# Uk Customs & Excise And V A T



## rhaythorne (Jan 12, 2004)

Having recently made my single biggest purchase (thanks to all those of you who advised me on sniping software







) from a well known Internet auction site, I've just been doing a little research into UK Customs & Excise / VAT rates on Internet purchases. I thought the following two documents may be of interest:

Common Internet Goods

To cut a long story short, watches attract a 4.5% duty rate + the standard rate of VAT.

Notice 143 - A Guide for International Post Users

This is basically the small print!

The pertinent web page on the HM Customs & Excise web page is HERE


----------



## JoT (Aug 12, 2003)

It's a real hit and miss process Rich

In my experience couriers (DHL etc) always seem to charge, Parcelforce usually, but not always charge, and the normal post sometimes charges









good luck









Can't wait to see a pic of the purchase


----------



## rhaythorne (Jan 12, 2004)

> Can't wait to see a pic of the purchase


I've been told it's on its way


----------



## Guest (Feb 10, 2005)

Echo what John said re the customs charges.

Looking forward to seeing what you bought.


----------



## Mrcrowley (Apr 23, 2003)

My IWC was shipped as a used precision instrument. I payed Â£29.

I could just have been lucky. Maybe they open some of them?


----------



## AlexR (May 11, 2003)

That is not very honest Paul


----------



## Mrcrowley (Apr 23, 2003)

AlexR said:


> That is not very honest Paul
> 
> 
> 
> ...


What?


----------



## AlexR (May 11, 2003)

Not having the parcel marked correctly and declaring a false value.I hope no one in customs is reading this thread


----------



## Mrcrowley (Apr 23, 2003)

I think we would have known about it by now if so.


----------



## AlexR (May 11, 2003)

They might be watching you for the future














They do you know


----------



## jasonm (Nov 22, 2003)

> I payed Â£29.


What would be your position regarding the payout if it had gone missing, how undervalued was it?

When my Zilla was in Stanstead with Fedex, they phoned me up and asked me how much I had paid for it to check if the declaration was correct....Which it was..

(No, it wasnt Alyson checking up on me







)


----------



## rhaythorne (Jan 12, 2004)

Having now read much of the small print, I can tell you that yes, they do indeed open some of the packages.
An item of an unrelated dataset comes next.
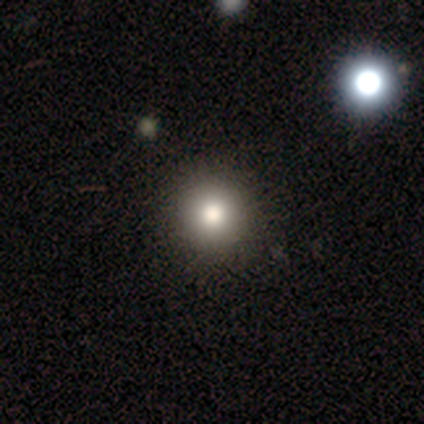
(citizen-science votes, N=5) smooth 80%, star or artifact 20%, featured or disk 0%. Down the decision tree: how rounded — round (100%); merging — none (75%).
I was also a little alarmed to find out that the seller can write pretty much whatever he likes on the customs declaration forms but you, as the importer, are the one that will be held responsible for any apparrent wrong-doing









Not that the thought had even crossed my mind of course - the C&E do a fabulous job and they're all wonderful, lovely people


----------



## Mrcrowley (Apr 23, 2003)

This has suddenly turned into the goody goody forum................


----------



## rhaythorne (Jan 12, 2004)

Mrcrowley said:


> This has suddenly turned into the goody goody forum................
> 
> 
> 
> ...


...Only when there's anybody watching


----------



## AlexR (May 11, 2003)

Goody goody?

Paul,I was only stating my opinions.Not paying the correct amount of duties on an import is unlawful,I would never do it.

What you do is up to you.


----------



## Mrcrowley (Apr 23, 2003)

AlexR said:


> Goody goody?
> 
> Paul,I was only stating my opinions.Not paying the correct amount of duties on an import is unlawful,I would never do it.
> 
> ...


Ok, whatever.

You never done anything untoward then?


----------



## AlexR (May 11, 2003)

I always pay my taxes,and have never imported a watch without stating the correct value,in fact I never buy from abroad now.I would rather support UK dealers.
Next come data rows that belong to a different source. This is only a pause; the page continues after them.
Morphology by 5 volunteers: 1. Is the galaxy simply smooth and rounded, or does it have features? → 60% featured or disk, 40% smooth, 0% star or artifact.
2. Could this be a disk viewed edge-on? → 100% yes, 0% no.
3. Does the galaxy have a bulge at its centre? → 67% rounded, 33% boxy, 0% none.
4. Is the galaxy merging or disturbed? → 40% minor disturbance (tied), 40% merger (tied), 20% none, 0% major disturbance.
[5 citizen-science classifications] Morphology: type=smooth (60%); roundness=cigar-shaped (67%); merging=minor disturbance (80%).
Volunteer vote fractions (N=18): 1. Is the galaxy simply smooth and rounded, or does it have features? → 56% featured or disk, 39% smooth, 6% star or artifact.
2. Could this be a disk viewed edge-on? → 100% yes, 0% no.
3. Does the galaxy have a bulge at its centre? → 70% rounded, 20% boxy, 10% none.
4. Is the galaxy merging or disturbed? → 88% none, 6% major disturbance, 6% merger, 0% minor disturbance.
All IMO only Paul,not having a go at you


----------



## Mrcrowley (Apr 23, 2003)

AlexR said:


> I always pay my taxes,and have never imported a watch without stating the correct value,in fact I never buy from abroad now.I would rather support UK dealers.
> 
> All IMO only Paul,not having a go at you
> 
> ...


Fair do.

Actually, the guy told me that's how he shipped them. Silly me didn't ask if it was insured separately. Would have served me right if it had gone AWOL.


----------



## JoT (Aug 12, 2003)

AlexR said:


> I always pay my taxes,and have never imported a watch without stating the correct value,in fact I never buy from abroad now.I would rather support UK dealers.
> 
> All IMO only Paul,not having a go at you
> 
> ...


----------



## Guest (Feb 11, 2005)

JoT said:


> AlexR said:
> 
> 
> > I always pay my taxes,and have never imported a watch without stating the correct value,in fact I never buy from abroad now.I would rather support UK dealers.
> ...


----------



## Mrcrowley (Apr 23, 2003)

Actually Alex you have a very good point there.

I would, on the whole, rather give my money to UK dealers. I just think it unfair we seem to pay so much more than other countries. If Roy had had a second hand one I would have bought it from him!
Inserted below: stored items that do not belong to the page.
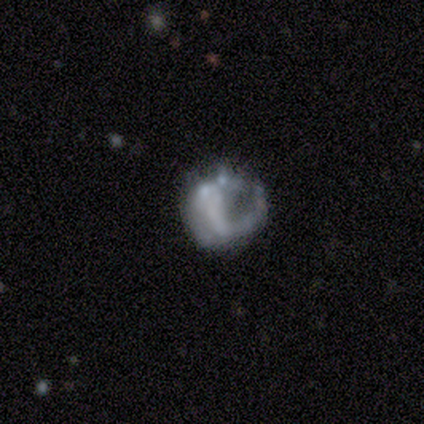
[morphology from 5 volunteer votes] smooth-or-featured: featured or disk: 80% | smooth: 20% | star or artifact: 0%
  disk-edge-on: no: 100% | yes: 0%
    bar: no: 100% | strong: 0% | weak: 0%
    has-spiral-arms: no: 100% | yes: 0%
    bulge-size: none: 100% | dominant: 0% | large: 0% | moderate: 0% | small: 0%
  merging: major disturbance: 60% | none: 40% | minor disturbance: 0% | merger: 0%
Plus lot less risk & hassle just ordering from somebody here. After the fiasco with the Bill Yao I said I wouldn't buy from abroad again. However I felt the opportunity was to good to pass. I doubt I would dare spend so much now that would see the need to shop abroad. It's nice when your wife isn't in strangulation mode


----------



## JoT (Aug 12, 2003)

Parcelfarce have just nailed me for Â£215.10 on a parcel of $1229 (including postage).

I make that 35% !!









They have broken it down as:

Import Duty Â£79.30

VAT Â£122.30

Clearance Fee Â£13.50

How did they get to that? First time I have ever been hit with import duty, has something changed??

I am going to challenge this with HM Revenue and Customs, I will keep you posted.


----------



## jasonm (Nov 22, 2003)

Fek!

Thats crazy.....









Good luck John ....


----------



## 11oss (Jun 15, 2007)

Dont forget they tax you on the shipping fees as well.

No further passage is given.